» **INSTRUCTIONS FOR THE TASK**
Starting at the first line of the listing below and ending at the line with "Rejoignez la communauté des industries de la", copy each line exactly.

» **RECORDED DATA**
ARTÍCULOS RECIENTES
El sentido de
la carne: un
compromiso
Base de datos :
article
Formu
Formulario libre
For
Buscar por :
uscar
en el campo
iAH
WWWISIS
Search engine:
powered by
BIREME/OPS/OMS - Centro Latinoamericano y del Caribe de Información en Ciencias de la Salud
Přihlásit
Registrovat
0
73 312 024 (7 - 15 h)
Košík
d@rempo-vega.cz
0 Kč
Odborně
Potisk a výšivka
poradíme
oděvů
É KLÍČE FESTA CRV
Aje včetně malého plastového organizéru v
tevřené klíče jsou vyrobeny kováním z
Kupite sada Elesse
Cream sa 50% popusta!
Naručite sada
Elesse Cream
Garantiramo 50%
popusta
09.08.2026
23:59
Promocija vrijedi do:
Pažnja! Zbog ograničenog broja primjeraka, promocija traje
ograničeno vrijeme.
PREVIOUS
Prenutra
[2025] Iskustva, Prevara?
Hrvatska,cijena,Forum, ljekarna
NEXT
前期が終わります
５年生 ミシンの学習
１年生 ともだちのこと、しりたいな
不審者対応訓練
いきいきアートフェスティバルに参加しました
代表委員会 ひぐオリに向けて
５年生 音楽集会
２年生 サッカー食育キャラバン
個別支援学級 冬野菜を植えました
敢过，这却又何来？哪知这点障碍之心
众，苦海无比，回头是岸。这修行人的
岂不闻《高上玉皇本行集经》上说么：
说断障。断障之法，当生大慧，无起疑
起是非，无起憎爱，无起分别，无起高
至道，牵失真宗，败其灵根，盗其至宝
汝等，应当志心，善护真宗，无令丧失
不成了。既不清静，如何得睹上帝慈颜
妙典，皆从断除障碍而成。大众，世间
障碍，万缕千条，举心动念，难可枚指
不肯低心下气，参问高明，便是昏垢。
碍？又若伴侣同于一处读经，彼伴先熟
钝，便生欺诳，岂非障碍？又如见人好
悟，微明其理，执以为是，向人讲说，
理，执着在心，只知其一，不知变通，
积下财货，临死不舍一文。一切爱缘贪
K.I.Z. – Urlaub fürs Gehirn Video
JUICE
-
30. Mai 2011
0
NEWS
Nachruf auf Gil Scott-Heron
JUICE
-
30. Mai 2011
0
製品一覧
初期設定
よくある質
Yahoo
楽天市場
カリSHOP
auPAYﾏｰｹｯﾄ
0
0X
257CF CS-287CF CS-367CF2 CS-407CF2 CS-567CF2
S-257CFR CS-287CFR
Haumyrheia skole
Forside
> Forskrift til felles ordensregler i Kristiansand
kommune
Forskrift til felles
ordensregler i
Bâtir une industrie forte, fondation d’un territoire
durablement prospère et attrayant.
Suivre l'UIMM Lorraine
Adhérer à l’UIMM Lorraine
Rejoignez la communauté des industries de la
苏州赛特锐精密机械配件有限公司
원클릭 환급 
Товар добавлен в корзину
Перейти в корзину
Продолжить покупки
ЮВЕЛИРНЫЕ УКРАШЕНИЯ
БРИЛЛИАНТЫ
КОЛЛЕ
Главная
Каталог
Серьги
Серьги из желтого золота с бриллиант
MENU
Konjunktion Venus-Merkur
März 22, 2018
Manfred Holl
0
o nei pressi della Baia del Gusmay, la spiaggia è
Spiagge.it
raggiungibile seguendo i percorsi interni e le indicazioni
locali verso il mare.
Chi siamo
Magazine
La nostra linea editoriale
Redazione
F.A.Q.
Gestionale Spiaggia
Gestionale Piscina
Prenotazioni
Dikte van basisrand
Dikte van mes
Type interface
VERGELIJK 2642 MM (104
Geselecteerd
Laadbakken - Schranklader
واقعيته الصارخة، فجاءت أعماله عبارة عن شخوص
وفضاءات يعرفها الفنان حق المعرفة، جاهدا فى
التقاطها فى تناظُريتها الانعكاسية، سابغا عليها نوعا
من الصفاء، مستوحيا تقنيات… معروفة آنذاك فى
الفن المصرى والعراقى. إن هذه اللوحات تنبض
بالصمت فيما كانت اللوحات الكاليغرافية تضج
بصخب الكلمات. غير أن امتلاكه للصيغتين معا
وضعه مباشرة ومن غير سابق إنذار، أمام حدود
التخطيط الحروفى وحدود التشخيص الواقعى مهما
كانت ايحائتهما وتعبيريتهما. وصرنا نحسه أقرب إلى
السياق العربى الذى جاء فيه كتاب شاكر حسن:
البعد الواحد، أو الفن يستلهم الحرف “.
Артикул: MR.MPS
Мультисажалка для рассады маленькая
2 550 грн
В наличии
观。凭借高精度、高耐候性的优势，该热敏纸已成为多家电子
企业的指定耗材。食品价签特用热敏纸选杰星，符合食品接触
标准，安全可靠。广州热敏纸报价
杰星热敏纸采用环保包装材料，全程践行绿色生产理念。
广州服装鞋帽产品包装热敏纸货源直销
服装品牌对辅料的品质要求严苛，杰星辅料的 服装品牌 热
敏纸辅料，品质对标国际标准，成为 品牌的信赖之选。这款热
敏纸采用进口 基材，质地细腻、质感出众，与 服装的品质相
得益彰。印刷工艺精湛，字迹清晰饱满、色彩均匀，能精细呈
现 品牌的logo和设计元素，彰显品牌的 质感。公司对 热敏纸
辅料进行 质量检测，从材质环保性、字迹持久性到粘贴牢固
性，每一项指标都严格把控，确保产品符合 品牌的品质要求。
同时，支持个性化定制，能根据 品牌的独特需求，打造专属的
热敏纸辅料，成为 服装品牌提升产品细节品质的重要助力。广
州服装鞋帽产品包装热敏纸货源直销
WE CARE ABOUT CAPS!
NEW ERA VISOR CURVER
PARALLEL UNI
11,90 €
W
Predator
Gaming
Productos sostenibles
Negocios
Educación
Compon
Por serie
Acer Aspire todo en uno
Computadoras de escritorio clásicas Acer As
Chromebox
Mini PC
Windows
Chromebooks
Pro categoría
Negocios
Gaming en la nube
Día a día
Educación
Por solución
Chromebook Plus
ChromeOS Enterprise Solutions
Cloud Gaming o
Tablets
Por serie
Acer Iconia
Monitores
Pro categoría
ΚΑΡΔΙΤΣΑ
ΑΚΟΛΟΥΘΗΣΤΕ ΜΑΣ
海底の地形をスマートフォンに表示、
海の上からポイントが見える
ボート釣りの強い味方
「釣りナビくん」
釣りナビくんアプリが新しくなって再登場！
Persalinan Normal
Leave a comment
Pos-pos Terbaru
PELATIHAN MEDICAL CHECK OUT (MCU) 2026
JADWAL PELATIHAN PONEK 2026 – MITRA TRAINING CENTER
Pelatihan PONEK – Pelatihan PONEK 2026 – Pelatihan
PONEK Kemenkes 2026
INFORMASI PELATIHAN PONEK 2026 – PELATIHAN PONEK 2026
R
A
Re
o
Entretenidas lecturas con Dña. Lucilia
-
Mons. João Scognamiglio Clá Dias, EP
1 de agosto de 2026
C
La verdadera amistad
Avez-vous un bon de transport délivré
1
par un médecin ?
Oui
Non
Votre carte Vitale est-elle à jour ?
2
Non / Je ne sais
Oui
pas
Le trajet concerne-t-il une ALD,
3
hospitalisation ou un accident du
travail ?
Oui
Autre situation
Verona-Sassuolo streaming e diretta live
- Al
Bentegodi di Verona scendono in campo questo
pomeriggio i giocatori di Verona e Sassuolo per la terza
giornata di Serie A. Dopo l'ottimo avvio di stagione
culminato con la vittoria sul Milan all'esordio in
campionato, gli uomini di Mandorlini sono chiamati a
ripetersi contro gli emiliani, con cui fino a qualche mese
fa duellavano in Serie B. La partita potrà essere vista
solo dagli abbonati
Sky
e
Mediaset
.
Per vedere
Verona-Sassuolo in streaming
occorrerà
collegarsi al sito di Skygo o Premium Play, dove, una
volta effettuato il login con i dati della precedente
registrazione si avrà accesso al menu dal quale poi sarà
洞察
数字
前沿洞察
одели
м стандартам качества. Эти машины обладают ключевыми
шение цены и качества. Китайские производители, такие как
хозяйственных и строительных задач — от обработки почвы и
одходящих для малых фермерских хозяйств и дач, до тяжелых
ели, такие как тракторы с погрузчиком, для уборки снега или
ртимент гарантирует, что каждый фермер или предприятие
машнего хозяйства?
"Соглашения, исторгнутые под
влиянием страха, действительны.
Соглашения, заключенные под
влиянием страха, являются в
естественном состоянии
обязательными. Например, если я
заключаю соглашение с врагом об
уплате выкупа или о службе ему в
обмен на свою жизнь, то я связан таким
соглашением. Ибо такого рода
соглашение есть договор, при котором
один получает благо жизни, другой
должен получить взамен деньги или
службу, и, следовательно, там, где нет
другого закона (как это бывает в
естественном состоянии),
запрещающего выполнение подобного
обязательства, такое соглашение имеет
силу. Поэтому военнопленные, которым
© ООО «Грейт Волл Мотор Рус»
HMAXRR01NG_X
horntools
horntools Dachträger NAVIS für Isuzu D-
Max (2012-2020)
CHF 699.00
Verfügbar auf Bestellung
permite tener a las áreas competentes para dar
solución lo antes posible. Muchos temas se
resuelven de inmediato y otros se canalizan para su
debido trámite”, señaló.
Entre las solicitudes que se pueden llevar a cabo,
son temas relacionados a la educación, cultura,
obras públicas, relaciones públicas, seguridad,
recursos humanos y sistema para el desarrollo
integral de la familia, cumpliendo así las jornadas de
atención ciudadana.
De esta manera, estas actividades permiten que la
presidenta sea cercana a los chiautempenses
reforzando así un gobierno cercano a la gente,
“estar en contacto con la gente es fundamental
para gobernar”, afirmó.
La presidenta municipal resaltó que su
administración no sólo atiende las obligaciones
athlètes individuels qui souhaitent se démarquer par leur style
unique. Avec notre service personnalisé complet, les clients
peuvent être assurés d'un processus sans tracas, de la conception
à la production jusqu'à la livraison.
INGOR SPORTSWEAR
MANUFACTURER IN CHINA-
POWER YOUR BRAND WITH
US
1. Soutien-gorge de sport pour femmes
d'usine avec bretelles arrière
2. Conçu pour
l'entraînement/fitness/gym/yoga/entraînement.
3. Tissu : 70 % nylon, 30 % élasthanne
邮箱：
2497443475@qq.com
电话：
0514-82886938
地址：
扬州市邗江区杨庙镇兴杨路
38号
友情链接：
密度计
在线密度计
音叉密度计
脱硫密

» **ANSWER AREA**
ARTÍCULOS RECIENTES
El sentido de
la carne: un
compromiso
Base de datos :
article
Formu
Formulario libre
For
Buscar por :
uscar
en el campo
iAH
WWWISIS
Search engine:
powered by
BIREME/OPS/OMS - Centro Latinoamericano y del Caribe de Información en Ciencias de la Salud
Přihlásit
Registrovat
0
73 312 024 (7 - 15 h)
Košík
d@rempo-vega.cz
0 Kč
Odborně
Potisk a výšivka
poradíme
oděvů
É KLÍČE FESTA CRV
Aje včetně malého plastového organizéru v
tevřené klíče jsou vyrobeny kováním z
Kupite sada Elesse
Cream sa 50% popusta!
Naručite sada
Elesse Cream
Garantiramo 50%
popusta
09.08.2026
23:59
Promocija vrijedi do:
Pažnja! Zbog ograničenog broja primjeraka, promocija traje
ograničeno vrijeme.
PREVIOUS
Prenutra
[2025] Iskustva, Prevara?
Hrvatska,cijena,Forum, ljekarna
NEXT
前期が終わります
５年生 ミシンの学習
１年生 ともだちのこと、しりたいな
不審者対応訓練
いきいきアートフェスティバルに参加しました
代表委員会 ひぐオリに向けて
５年生 音楽集会
２年生 サッカー食育キャラバン
個別支援学級 冬野菜を植えました
敢过，这却又何来？哪知这点障碍之心
众，苦海无比，回头是岸。这修行人的
岂不闻《高上玉皇本行集经》上说么：
说断障。断障之法，当生大慧，无起疑
起是非，无起憎爱，无起分别，无起高
至道，牵失真宗，败其灵根，盗其至宝
汝等，应当志心，善护真宗，无令丧失
不成了。既不清静，如何得睹上帝慈颜
妙典，皆从断除障碍而成。大众，世间
障碍，万缕千条，举心动念，难可枚指
不肯低心下气，参问高明，便是昏垢。
碍？又若伴侣同于一处读经，彼伴先熟
钝，便生欺诳，岂非障碍？又如见人好
悟，微明其理，执以为是，向人讲说，
理，执着在心，只知其一，不知变通，
积下财货，临死不舍一文。一切爱缘贪
K.I.Z. – Urlaub fürs Gehirn Video
JUICE
-
30. Mai 2011
0
NEWS
Nachruf auf Gil Scott-Heron
JUICE
-
30. Mai 2011
0
製品一覧
初期設定
よくある質
Yahoo
楽天市場
カリSHOP
auPAYﾏｰｹｯﾄ
0
0X
257CF CS-287CF CS-367CF2 CS-407CF2 CS-567CF2
S-257CFR CS-287CFR
Haumyrheia skole
Forside
> Forskrift til felles ordensregler i Kristiansand
kommune
Forskrift til felles
ordensregler i
Bâtir une industrie forte, fondation d’un territoire
durablement prospère et attrayant.
Suivre l'UIMM Lorraine
Adhérer à l’UIMM Lorraine
Rejoignez la communauté des industries de la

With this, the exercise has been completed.